News broke this week that the ARRL and the Community Associations Institute (CAI) have reached an agreement on the wording of the Amateur Radio Parity Act, H.R. 1301. Complete information on the Amateur Radio Parity Act, including a copy of the complete substitute amendment agreed to by ARRL and CAI, is available on the ARRL website.
This really is a big win for the ARRL and amateur radio, imho. The new wording directs the FCC to enact rules prohibiting the application of deed restrictions that preclude amateur radio communication on their face or as applied. Also prohibited would be deed restrictions that do not permit an amateur radio operator living in a deed-restricted community to install and maintain an effective outdoor antenna on property under the licensee’s exclusive use or control.
While this agreement does not guarantee passage of the bill, it certainly makes it a lot easier.
It is interesting to contrast the ARRL version of the story with the CAI version. For example, the ARRL calls the CAI “the national association of homeowners associations (HOAs),” while the CAI story calls the ARRL “ the lobbying group for amateur radio operators.” The CAI story also notes, “The compromise was reached out of necessity as H.R. 1301 was gaining momentum with 126 co-sponsors in the House of Representatives supporting the legislation under the guise that the bill is necessary to ensure critical amateur radio communications during a local disaster.” That certainly sounds like sour grapes to me.
Dave says
Good on the ARRL!!!
Dave New, N8SBE says
Frankly, I think “effective outdoor antenna” is much more specific and testable than “reasonable accommodations”. I call that a win for the radio amateur community.

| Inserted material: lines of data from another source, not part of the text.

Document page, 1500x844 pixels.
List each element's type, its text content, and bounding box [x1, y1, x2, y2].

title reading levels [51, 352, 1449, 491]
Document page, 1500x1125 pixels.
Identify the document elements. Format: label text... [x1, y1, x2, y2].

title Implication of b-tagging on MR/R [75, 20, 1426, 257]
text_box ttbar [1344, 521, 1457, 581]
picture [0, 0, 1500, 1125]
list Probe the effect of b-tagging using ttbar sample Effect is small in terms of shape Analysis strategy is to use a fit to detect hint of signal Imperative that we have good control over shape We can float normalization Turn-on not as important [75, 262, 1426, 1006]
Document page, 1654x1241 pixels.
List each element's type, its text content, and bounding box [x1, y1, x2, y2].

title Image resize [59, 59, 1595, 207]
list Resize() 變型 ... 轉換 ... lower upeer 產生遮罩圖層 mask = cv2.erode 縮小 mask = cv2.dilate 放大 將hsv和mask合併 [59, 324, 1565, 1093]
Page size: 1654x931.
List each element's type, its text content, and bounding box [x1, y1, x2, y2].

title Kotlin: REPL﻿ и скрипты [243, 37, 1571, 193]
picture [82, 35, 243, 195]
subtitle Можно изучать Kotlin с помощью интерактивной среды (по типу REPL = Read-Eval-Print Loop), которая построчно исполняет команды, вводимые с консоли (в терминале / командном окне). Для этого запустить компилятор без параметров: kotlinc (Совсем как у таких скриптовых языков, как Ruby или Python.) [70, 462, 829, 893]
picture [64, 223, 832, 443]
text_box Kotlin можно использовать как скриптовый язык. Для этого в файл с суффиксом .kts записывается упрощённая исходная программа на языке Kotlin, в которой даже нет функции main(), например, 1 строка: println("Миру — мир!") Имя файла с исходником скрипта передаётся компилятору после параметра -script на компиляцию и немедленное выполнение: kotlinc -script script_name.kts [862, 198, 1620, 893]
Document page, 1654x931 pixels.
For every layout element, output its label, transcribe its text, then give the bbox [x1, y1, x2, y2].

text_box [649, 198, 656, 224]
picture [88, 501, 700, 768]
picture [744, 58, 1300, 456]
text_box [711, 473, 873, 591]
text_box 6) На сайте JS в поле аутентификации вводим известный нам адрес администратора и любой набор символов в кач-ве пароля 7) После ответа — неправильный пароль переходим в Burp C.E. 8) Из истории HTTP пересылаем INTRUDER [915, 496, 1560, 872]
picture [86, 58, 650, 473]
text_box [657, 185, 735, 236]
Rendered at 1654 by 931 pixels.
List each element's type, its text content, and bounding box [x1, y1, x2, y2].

One thing I find troubling in the new wording is the idea that the area where the antenna is located must under the exclusive control of the ham. I’m sure the intent was to prevent installations in the complex swimming pool or commons room areas, but in condos and apartment complexes, your front and back yard don’t necessarily belong exclusively to you, since it is maintained by the complex and essentially shared with your neighbors.
For single family dwellings in subdivisions, I don’t see much of an issue over this, but for condos and apartments/townhouses I can see problems looming ahead.